BEGIN Listed records
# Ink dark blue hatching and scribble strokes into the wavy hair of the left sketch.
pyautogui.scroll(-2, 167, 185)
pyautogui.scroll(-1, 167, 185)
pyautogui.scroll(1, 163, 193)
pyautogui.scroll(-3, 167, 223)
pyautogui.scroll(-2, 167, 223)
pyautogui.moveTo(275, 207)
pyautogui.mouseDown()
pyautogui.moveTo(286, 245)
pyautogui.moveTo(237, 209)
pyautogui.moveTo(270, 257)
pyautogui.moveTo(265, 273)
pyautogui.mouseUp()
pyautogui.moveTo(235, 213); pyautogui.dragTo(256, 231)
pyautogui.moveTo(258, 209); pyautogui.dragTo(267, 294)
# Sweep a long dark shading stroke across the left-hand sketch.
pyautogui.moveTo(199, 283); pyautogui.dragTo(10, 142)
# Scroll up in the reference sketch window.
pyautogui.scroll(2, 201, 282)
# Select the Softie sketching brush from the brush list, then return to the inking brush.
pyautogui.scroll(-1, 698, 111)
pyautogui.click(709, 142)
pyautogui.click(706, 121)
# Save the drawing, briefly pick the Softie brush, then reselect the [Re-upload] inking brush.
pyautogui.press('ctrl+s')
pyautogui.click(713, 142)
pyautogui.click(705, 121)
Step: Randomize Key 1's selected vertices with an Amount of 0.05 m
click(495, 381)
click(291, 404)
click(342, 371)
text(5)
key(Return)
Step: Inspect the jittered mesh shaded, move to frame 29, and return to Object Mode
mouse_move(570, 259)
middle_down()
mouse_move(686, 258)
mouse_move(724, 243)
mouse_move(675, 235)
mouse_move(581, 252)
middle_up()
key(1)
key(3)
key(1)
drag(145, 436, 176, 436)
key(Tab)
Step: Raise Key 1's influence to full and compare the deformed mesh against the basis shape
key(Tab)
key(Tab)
END Listed records
**Problem description**:
Copy, exactly as written, the lines above, beginning with the one that contains "middle_down()" and ending with the last.

**Written solution**:
middle_down()
mouse_move(686, 258)
mouse_move(724, 243)
mouse_move(675, 235)
mouse_move(581, 252)
middle_up()
key(1)
key(3)
key(1)
drag(145, 436, 176, 436)
key(Tab)
Step: Raise Key 1's influence to full and compare the deformed mesh against the basis shape
key(Tab)
key(Tab)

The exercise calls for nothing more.